AEEHintergrundpapier zu regelbaren Kraftwerken

Mit fast 10.000 MW hält Nordrhein-Westfalen den größten Anteil an Gaskraftwerken.
(Bildquelle: Agentur für Erneuerbare Energien)
Die Agentur für Erneuerbare Energien (AEE) hat jetzt ein neues Hintergrundpapier veröffentlicht, das den Status quo und die Entwicklungsperspektiven regelbarer Kraftwerke in Deutschland beschreibt. Wie die AEE mitteilt, sind solche Anlagen notwendig, um die Lücken zu füllen, die durch den schwankenden Ertrag von Wind- und Solarenergie entstehen. Vor allem Gaskraftwerke, die in Zukunft auf Wasserstoff umgestellt werden sollen, spielen hier eine zentrale Rolle. Auch wenn Technologien wie Speicher, Bioenergie und Wasserkraft wichtige Beiträge leisten, werden sie allein nicht ausreichen, um die Versorgungssicherheit zu gewährleisten.

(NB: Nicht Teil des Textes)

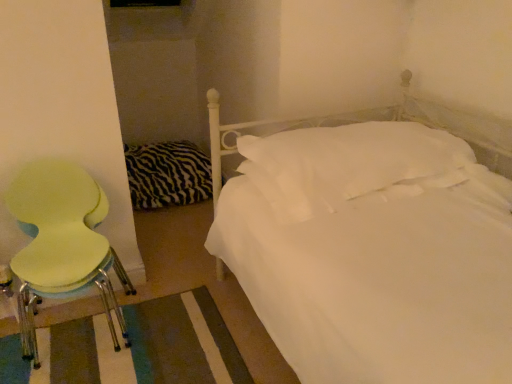
The image size is (512, 384). What do you see at coordinates (62, 244) in the screenshot?
I see `light green plastic chair at left` at bounding box center [62, 244].

Identify the location of zebra-patterned fabric at left. Image resolution: width=512 pixels, height=384 pixels. (168, 174).

Considering the positions of points (145, 188) and (273, 156), is point (145, 188) farther from camera compared to point (273, 156)?

Yes, it is.

Is zebra-patterned fabric at left positioned beyond the bounds of white soft pillow at center?

zebra-patterned fabric at left lies outside white soft pillow at center's area.

From a real-world perspective, is zebra-patterned fabric at left on top of white soft pillow at center?

No, from a real-world perspective, zebra-patterned fabric at left is not above white soft pillow at center.

Considering the relative sizes of light green plastic chair at left and zebra-patterned fabric at left in the image provided, is light green plastic chair at left bigger than zebra-patterned fabric at left?

Indeed, light green plastic chair at left has a larger size compared to zebra-patterned fabric at left.

Image resolution: width=512 pixels, height=384 pixels. I want to click on chair in front of the zebra-patterned fabric at left, so click(62, 244).

From the image's perspective, between light green plastic chair at left and zebra-patterned fabric at left, which one is located above?

zebra-patterned fabric at left appears higher in the image.

How much distance is there between light green plastic chair at left and zebra-patterned fabric at left?

3.47 feet.

From the image's perspective, is zebra-patterned fabric at left located above or below light green plastic chair at left?

zebra-patterned fabric at left is above light green plastic chair at left.

Considering the relative sizes of zebra-patterned fabric at left and light green plastic chair at left in the image provided, is zebra-patterned fabric at left wider than light green plastic chair at left?

Indeed, zebra-patterned fabric at left has a greater width compared to light green plastic chair at left.

Is point (152, 189) positioned in front of point (77, 268)?

That is False.

Is zebra-patterned fabric at left inside or outside of light green plastic chair at left?

zebra-patterned fabric at left exists outside the volume of light green plastic chair at left.

From a real-world perspective, is light green plastic chair at left on white soft pillow at center?

Incorrect, from a real-world perspective, light green plastic chair at left is lower than white soft pillow at center.

Which object is more forward, light green plastic chair at left or white soft pillow at center?

light green plastic chair at left is in front.

Does light green plastic chair at left appear on the left side of white soft pillow at center?

Indeed, light green plastic chair at left is positioned on the left side of white soft pillow at center.

Based on the photo, is white soft pillow at center looking in the opposite direction of light green plastic chair at left?

That's not correct — white soft pillow at center is not looking away from light green plastic chair at left.

Looking at this image, who is smaller, white soft pillow at center or light green plastic chair at left?

white soft pillow at center.

Is point (314, 195) positioned in front of point (65, 195)?

Yes.

Locate an element on the screen. pillow on the right of light green plastic chair at left is located at coordinates (x=350, y=164).

Considering the relative sizes of white soft pillow at center and zebra-patterned fabric at left in the image provided, is white soft pillow at center thinner than zebra-patterned fabric at left?

In fact, white soft pillow at center might be wider than zebra-patterned fabric at left.

Which of these two, white soft pillow at center or zebra-patterned fabric at left, is bigger?

zebra-patterned fabric at left is bigger.

Is white soft pillow at center positioned in front of zebra-patterned fabric at left?

That is True.

I want to click on pillow in front of the zebra-patterned fabric at left, so click(x=350, y=164).

This screenshot has height=384, width=512. I want to click on bedding that appears on the right of light green plastic chair at left, so tap(168, 174).

Considering their positions, is white soft pillow at center positioned closer to light green plastic chair at left than zebra-patterned fabric at left?

white soft pillow at center is closer to light green plastic chair at left.

Which object lies nearer to the anchor point light green plastic chair at left, zebra-patterned fabric at left or white soft pillow at center?

white soft pillow at center is closer to light green plastic chair at left.

Looking at the image, which one is located closer to zebra-patterned fabric at left, white soft pillow at center or light green plastic chair at left?

Among the two, light green plastic chair at left is located nearer to zebra-patterned fabric at left.

Based on their spatial positions, is light green plastic chair at left or white soft pillow at center closer to zebra-patterned fabric at left?

The object closer to zebra-patterned fabric at left is light green plastic chair at left.

Considering their positions, is zebra-patterned fabric at left positioned further to white soft pillow at center than light green plastic chair at left?

Among the two, zebra-patterned fabric at left is located further to white soft pillow at center.

Considering their positions, is light green plastic chair at left positioned further to white soft pillow at center than zebra-patterned fabric at left?

zebra-patterned fabric at left.

Where is `pillow between light green plastic chair at left and zebra-patterned fabric at left in the front-back direction`? The width and height of the screenshot is (512, 384). pillow between light green plastic chair at left and zebra-patterned fabric at left in the front-back direction is located at coordinates (350, 164).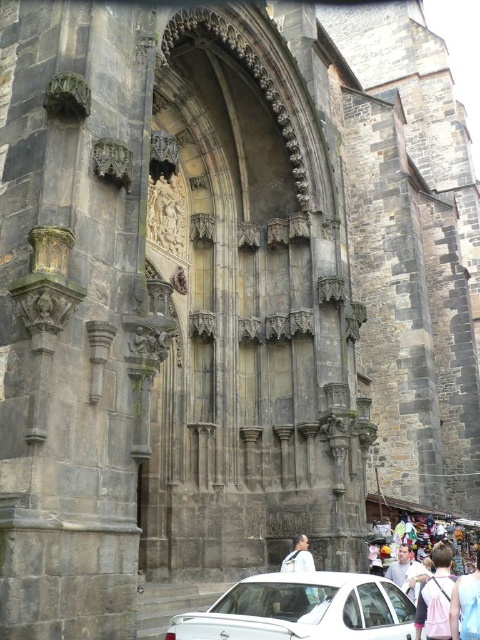
Which is more to the left, pink fabric at center or light pink fabric at lower right?

From the viewer's perspective, pink fabric at center appears more on the left side.

Can you confirm if pink fabric at center is positioned to the right of light pink fabric at lower right?

In fact, pink fabric at center is to the left of light pink fabric at lower right.

What do you see at coordinates (435, 596) in the screenshot? This screenshot has height=640, width=480. I see `pink fabric at center` at bounding box center [435, 596].

Locate an element on the screen. This screenshot has height=640, width=480. pink fabric at center is located at coordinates (435, 596).

Who is lower down, pink fabric at center or white matte shirt at center?

Positioned lower is pink fabric at center.

Between pink fabric at center and white matte shirt at center, which one has less height?

white matte shirt at center is shorter.

Does point (440, 593) come closer to viewer compared to point (311, 589)?

That is False.

Identify the location of pink fabric at center. The image size is (480, 640). [x=435, y=596].

The height and width of the screenshot is (640, 480). What do you see at coordinates (302, 609) in the screenshot?
I see `white glossy car at lower center` at bounding box center [302, 609].

Can you confirm if white glossy car at lower center is positioned to the left of white matte shirt at center?

Yes, white glossy car at lower center is to the left of white matte shirt at center.

Where is `white glossy car at lower center`? white glossy car at lower center is located at coordinates (302, 609).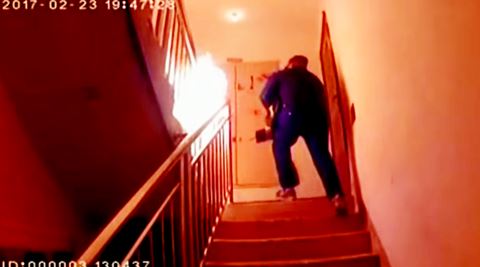
This screenshot has height=267, width=480. Find the location of `lights`. lights is located at coordinates (236, 21).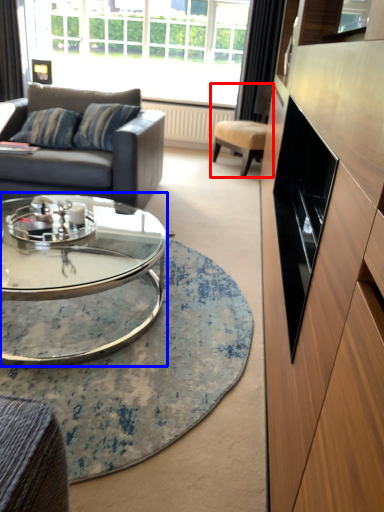
Question: Among these objects, which one is nearest to the camera, chair (highlighted by a red box) or coffee table (highlighted by a blue box)?

Choices:
 (A) chair
 (B) coffee table

Answer: (B)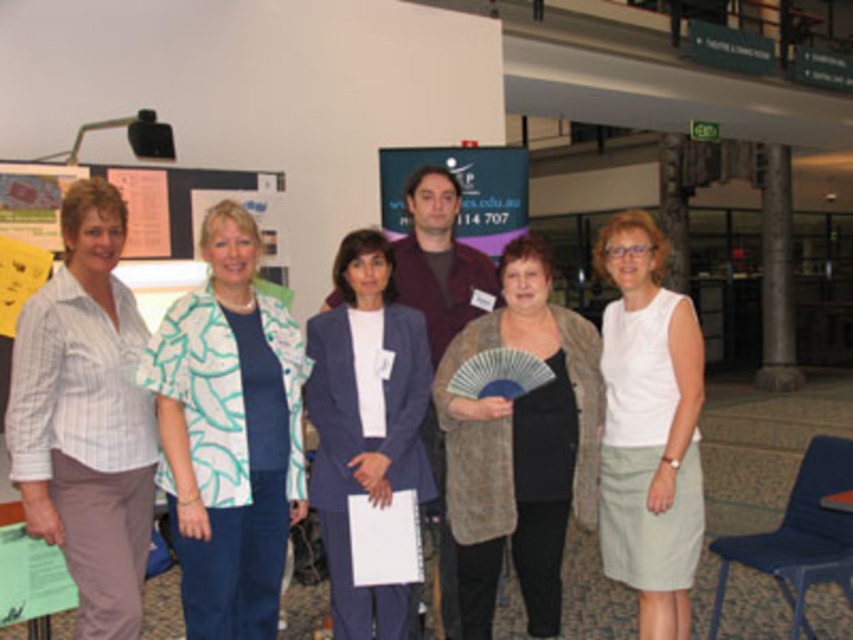
Question: Considering the real-world distances, which object is farthest from the beige textured cardigan at center?

Choices:
 (A) printed fabric shirt at left
 (B) striped cotton shirt at left

Answer: (B)

Question: Is printed fabric shirt at left behind matte blue suit at center?

Choices:
 (A) yes
 (B) no

Answer: (B)

Question: Is matte blue suit at center above matte plastic poster at center?

Choices:
 (A) no
 (B) yes

Answer: (A)

Question: Which of the following is the farthest from the observer?

Choices:
 (A) blue plastic chair at lower right
 (B) white fabric shirt at center
 (C) printed fabric shirt at left

Answer: (A)

Question: Is blue plastic chair at lower right in front of matte plastic poster at center?

Choices:
 (A) no
 (B) yes

Answer: (B)

Question: Which point is closer to the camera taking this photo?

Choices:
 (A) (679, 552)
 (B) (781, 541)

Answer: (A)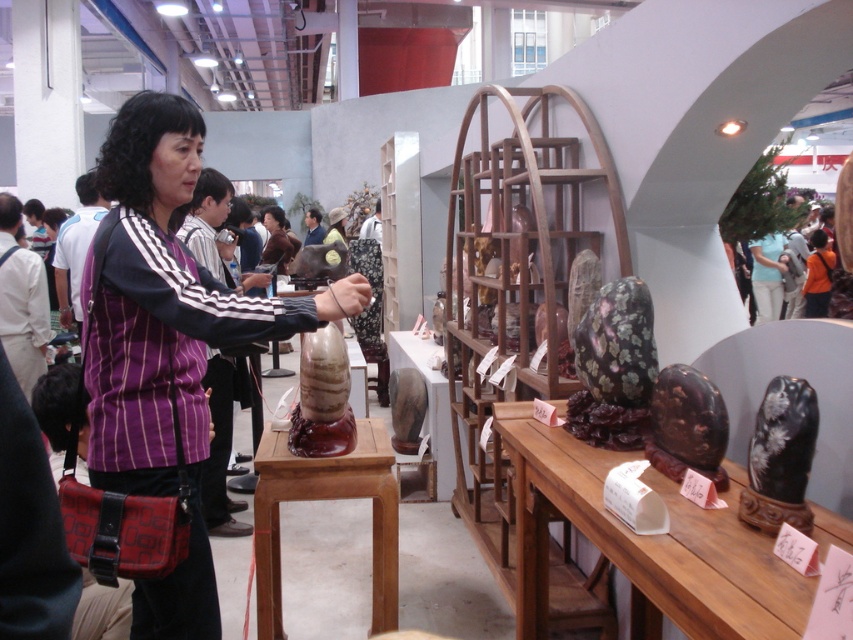
You are a photographer at the exhibition. You want to take a photo of the brown polished wood stool at center without the purple striped shirt at center blocking it. What should you do?

Move the camera backward to capture the brown polished wood stool at center without the purple striped shirt at center in the frame.

You are a photographer setting up a shoot in the exhibition space. You have a camera with a 12x18 inch backdrop. You need to place both the purple striped shirt at center and the brown polished wood stool at center behind the backdrop. Can both items fit side by side within the backdrop without overlapping?

The purple striped shirt at center is bigger than the brown polished wood stool at center. Since the backdrop is 12x18 inches, the combined width of both items must be less than or equal to 18 inches. However, without knowing their exact dimensions, we cannot confirm if they will fit. The photographer should measure both items to ensure they fit within the backdrop dimensions.

You are a photographer at the exhibition and want to capture a photo of the purple striped shirt at center and the brown polished wood stool at center. If you want to ensure both objects are fully visible in the frame, which object should you position closer to the camera to avoid cropping?

The purple striped shirt at center is taller than the brown polished wood stool at center, so positioning the purple striped shirt at center closer to the camera will help ensure both are fully visible without cropping.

Mit der „Kraftwerksstrategie“ hat die Bundesregierung laut AEE den Bedarf an neuen Gaskraftwerken anerkannt. Die künftige geografische Verteilung dieser Anlagen ist jedoch noch offen und soll vor allem systemdienlich gestaltet werden, wobei ein Schwerpunkt im Süden Deutschlands angedacht ist. Die Agentur empfiehlt zudem, zusätzliche Ausgleichsmöglichkeiten für fluktuierende Erneuerbare wie Biogas und Speicher stärker zu erschließen, um den Bedarf an neuen Gaskraftwerken zu reduzieren. Robert Brandt, Geschäftsführer der AEE, betont: „Der Bedarf an neuen Gaskraftwerken und notwendigen Ausgaben für diese kann jedoch dadurch reduziert werden, dass andere Ausgleichsmöglichkeiten für Wind und Sonne – wie Biogas, Speicher und Sektorenkopplung – stärker erschlossen und von Anfang an mit eingebunden werden.“
Auskünften der AEE zufolge beträgt die Leistung des Kraftwerksparks deutschlandweit aktuell rund 34.500 Megawatt (MW), wobei Nordrhein-Westfalen mit fast 10.000 MW den größten Anteil an Gaskraftwerken hält. Auch die Kohlekraftwerke liefern nach wie vor regelbare Leistung, insbesondere in Nordrhein-Westfalen, Sachsen und Brandenburg. Die bestehenden Biomasseanlagen konzentrieren sich ebenfalls auf einige wenige Länder, allen voran Niedersachsen und Bayern. Der Fachverband Biogas sieht ein Potenzial für die Verdoppelung der Biogasleistung bis 2030, ohne zusätzlichen Energiepflanzenanbau.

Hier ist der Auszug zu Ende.